* **TASK DETAILS**:
Identify every row below that contains the string "muss" and copy each of those rows in full. Case counts, so match capital and lowercase letters exactly.

==== DATASET EXTRACT ====

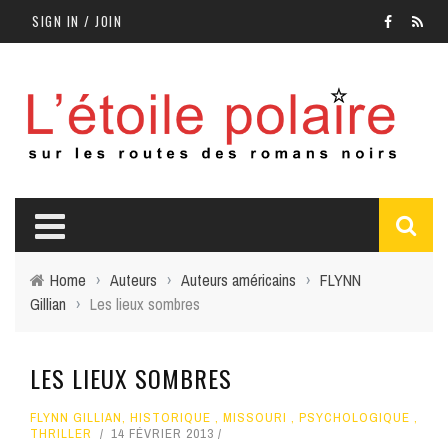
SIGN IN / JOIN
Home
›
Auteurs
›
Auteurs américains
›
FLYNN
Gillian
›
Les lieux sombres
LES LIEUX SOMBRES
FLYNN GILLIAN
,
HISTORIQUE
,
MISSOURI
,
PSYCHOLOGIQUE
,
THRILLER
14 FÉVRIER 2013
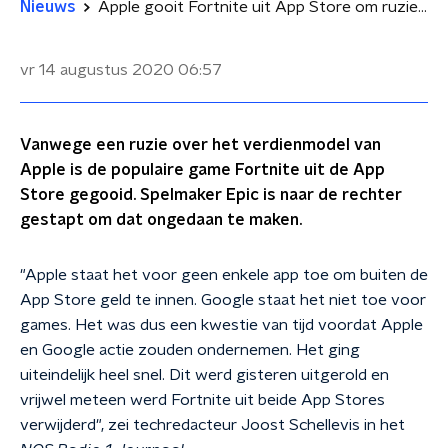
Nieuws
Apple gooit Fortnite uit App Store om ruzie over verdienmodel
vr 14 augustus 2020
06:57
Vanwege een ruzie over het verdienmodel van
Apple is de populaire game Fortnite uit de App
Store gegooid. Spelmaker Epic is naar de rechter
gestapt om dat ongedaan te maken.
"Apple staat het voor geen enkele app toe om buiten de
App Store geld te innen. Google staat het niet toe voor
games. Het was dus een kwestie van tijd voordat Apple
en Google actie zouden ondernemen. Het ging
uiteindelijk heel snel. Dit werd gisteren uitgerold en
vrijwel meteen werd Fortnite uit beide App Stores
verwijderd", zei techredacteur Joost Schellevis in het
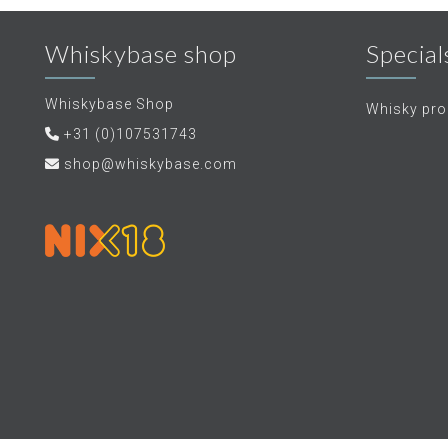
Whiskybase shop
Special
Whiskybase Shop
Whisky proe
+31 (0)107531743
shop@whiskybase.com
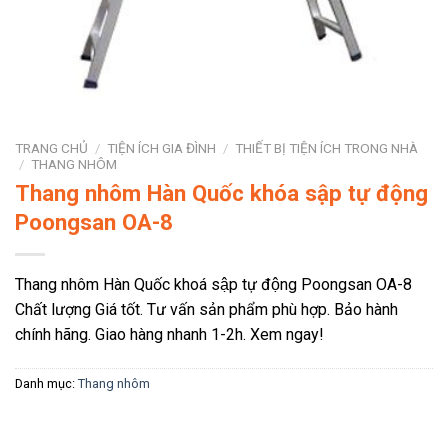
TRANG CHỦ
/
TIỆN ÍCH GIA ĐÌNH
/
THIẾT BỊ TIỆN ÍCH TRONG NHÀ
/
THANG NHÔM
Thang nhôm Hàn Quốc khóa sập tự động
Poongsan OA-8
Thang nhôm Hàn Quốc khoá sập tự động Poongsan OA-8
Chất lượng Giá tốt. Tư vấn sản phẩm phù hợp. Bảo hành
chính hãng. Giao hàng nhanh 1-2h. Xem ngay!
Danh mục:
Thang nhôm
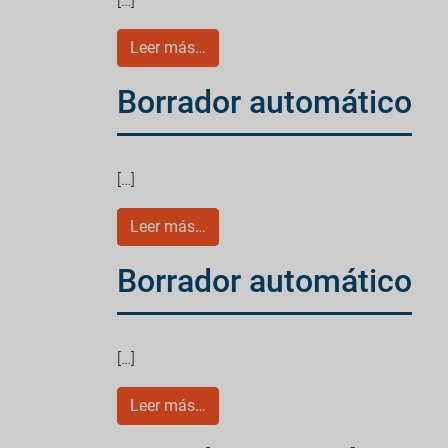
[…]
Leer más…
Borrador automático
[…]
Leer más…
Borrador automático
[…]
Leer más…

====
==== DATASET EXTRACT ====

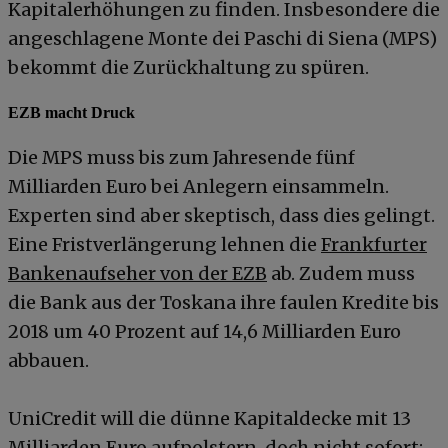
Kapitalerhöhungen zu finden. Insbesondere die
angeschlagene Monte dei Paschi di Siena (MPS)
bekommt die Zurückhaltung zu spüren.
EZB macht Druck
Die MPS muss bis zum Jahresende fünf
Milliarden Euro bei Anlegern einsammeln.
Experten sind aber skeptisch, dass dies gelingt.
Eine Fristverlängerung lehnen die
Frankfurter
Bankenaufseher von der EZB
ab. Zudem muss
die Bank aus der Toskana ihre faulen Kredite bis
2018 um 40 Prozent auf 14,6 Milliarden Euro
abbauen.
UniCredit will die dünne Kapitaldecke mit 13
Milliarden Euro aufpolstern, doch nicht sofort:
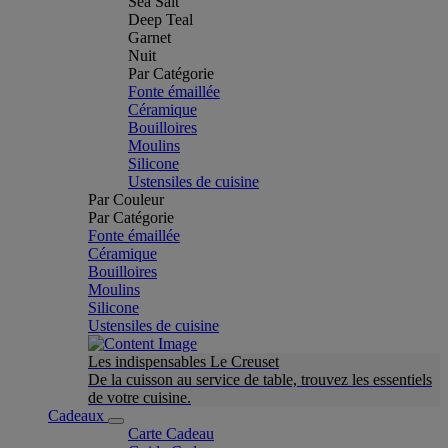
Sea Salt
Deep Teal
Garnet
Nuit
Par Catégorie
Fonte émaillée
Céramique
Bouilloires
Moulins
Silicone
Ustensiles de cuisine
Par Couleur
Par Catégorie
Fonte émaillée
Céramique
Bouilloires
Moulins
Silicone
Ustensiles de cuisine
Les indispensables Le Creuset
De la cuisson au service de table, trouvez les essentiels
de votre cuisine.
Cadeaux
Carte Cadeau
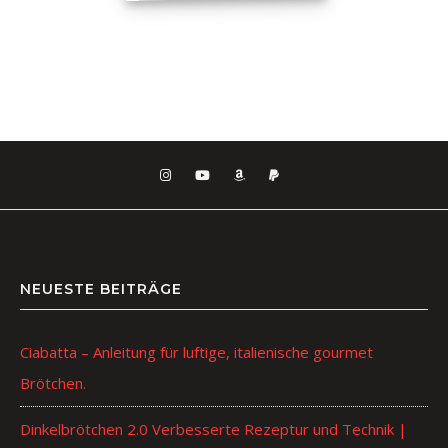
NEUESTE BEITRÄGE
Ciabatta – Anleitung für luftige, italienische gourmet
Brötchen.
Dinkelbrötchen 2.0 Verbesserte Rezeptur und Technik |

====

* **RESULT OF THE EXERCISE**:
Die MPS muss bis zum Jahresende fünf
ab. Zudem muss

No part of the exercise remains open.